_Consigne 1_
Dans les entrées, recopiez la partie qui commence à la ligne contenant « order: Poales » et va jusqu'à la fin des entrées, en remplaçant « collectors » par « collected by » sans rien modifier d'autre.

=== Extrait fourni ===

Viens, Enfant-Jésus : très belle histoire d’une fillette de 10 ans, persécutée par son institutrice, qui appelle l’enfant Jésus à se manifester

Quand le Christ se manifeste

Un ouvrage de Jean-Marie Mathiot

 

Viens, Enfant-Jésus !

(en Hongrie, en 1950 )

 

 

On est en plein régime communiste athée, de l’autre côté du rideau de fer. Cela s’est passé en Hongrie dans une petite bourgade de quelque 1500 âmes. L’institutrice de l’école communale était une athée militante. Tout son enseignement semblait axé sur ce postulat majeur que Dieu n’existe pas. Toute occasion lui était bonne pour dénigrer, ridiculiser, conspuer la religion. Son programme scolaire était simple, former des petits sans-Dieu. Le curé du village raconte :

Intimidés, les enfants n’osaient se défendre. Et pourtant, leurs familles étaient croyantes et profondément attachées à la foi et aux pratiques religieuses. Curé de la paroisse, je réunissais mon petit monde à l’église pour des leçons de catéchisme.

 

Dans l’ensemble, les petits ne se laissaient guère impressionner par les balivernes que leur débitait à jet continu Mademoiselle Gertrude, l’institutrice. Je faisais de mon mieux pour les équiper, en les habituant à fréquenter les sacrements. Chose curieuse : Mademoiselle Gertrude semblait douée d’un flair mystérieux pour dépister les enfants qui avaient communié : elle s’acharnait littéralement à les rudoyer, c’étaient ses bêtes noires. Il se peut évidemment qu’elle ait été avertie par quelque mouchard, mais là encore entrait en jeu le facteur temps. Grâce aux nouveaux règlements sur le jeûne eucharistique, les enfants pouvaient prendre quelque chose de chaud avant d’aller à l’église qui était sur le chemin de l’école. Certaines communiaient, d’autres pas. Or, Mademoiselle Gertrude les discernait tout de suite, du premier coup d’œil, et dès la première leçon. Bien malin qui aurait réussi à les lui signaler dans un aussi bref intervalle de temps ! Pour notre part, jamais nous n’avons admis cette hypothèse. La paroisse était unie, les enfants faisaient bloc.

===

_Consigne 2_
D'après l'extrait fourni, comment s'appelle l'institutrice de l'école communale ?

=== Documents fournis ===

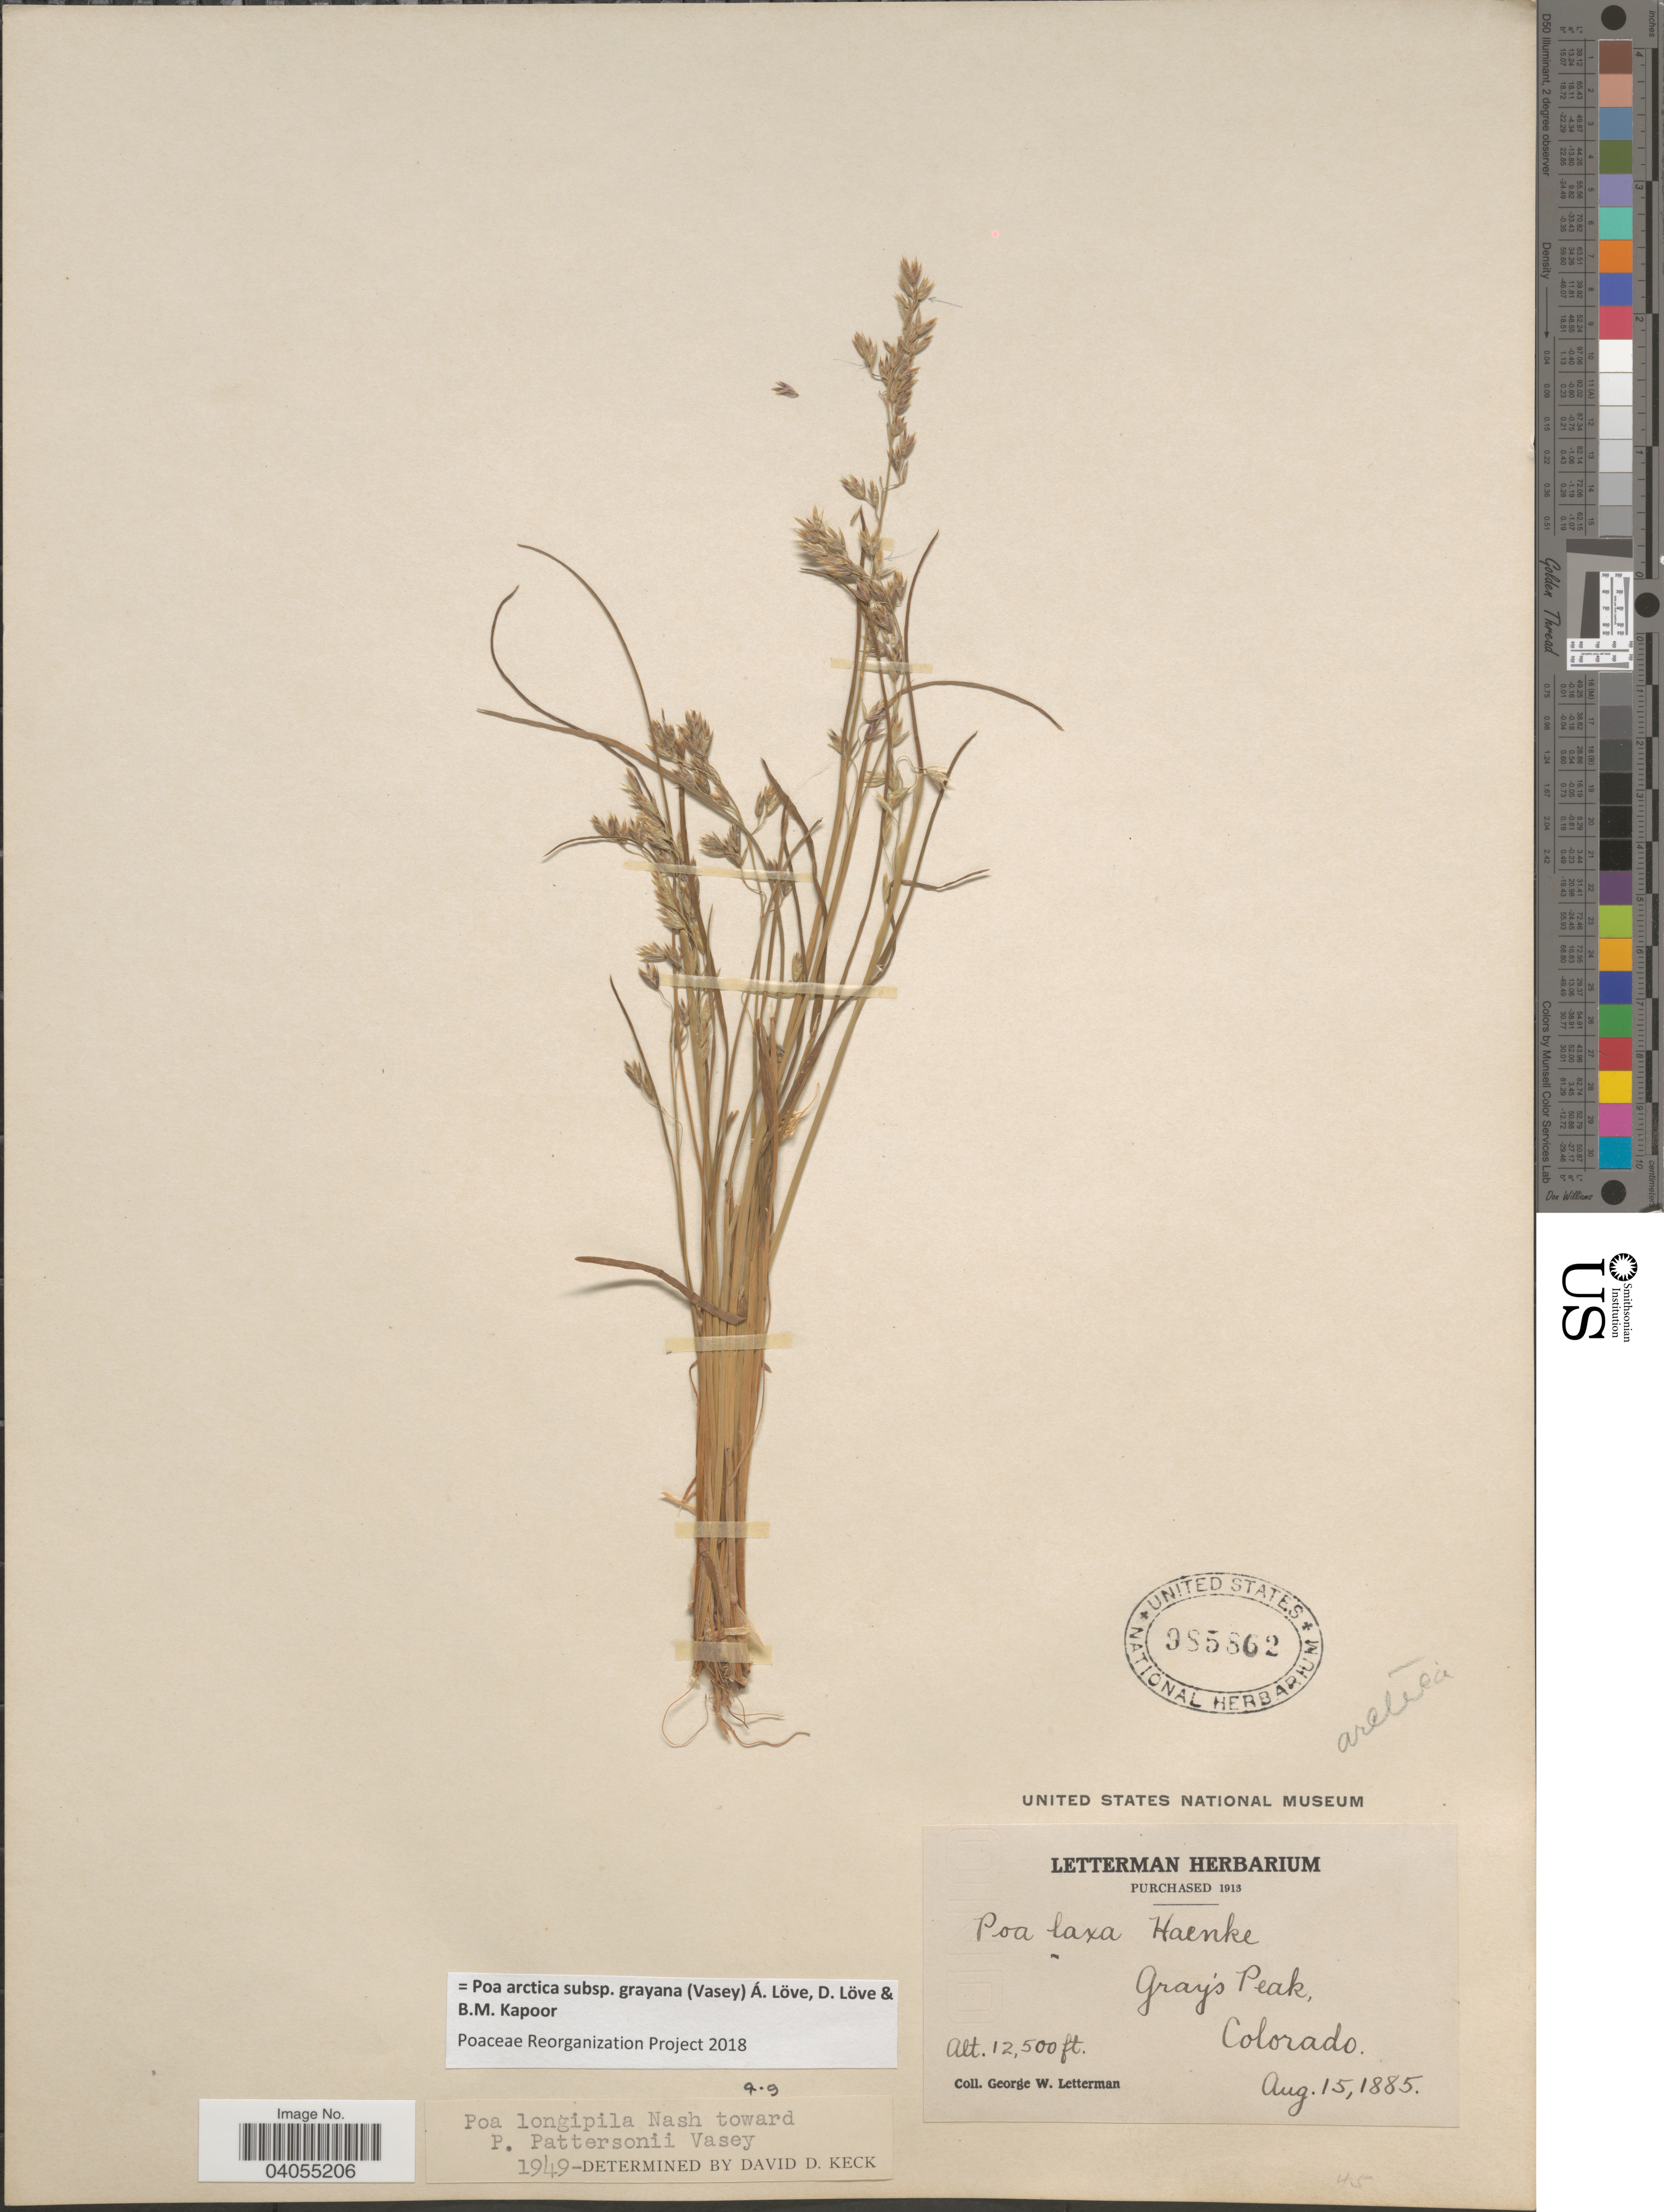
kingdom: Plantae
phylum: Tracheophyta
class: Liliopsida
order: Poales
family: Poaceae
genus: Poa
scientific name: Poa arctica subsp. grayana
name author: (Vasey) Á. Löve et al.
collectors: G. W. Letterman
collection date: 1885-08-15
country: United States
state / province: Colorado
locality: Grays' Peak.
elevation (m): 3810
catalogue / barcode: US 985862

===

_Réponse complète 1_
order: Poales
family: Poaceae
genus: Poa
scientific name: Poa arctica subsp. grayana
name author: (Vasey) Á. Löve et al.
collected by: G. W. Letterman
collection date: 1885-08-15
country: United States
state / province: Colorado
locality: Grays' Peak.
elevation (m): 3810
catalogue / barcode: US 985862

_Réponse complète 2_
Mademoiselle Gertrude.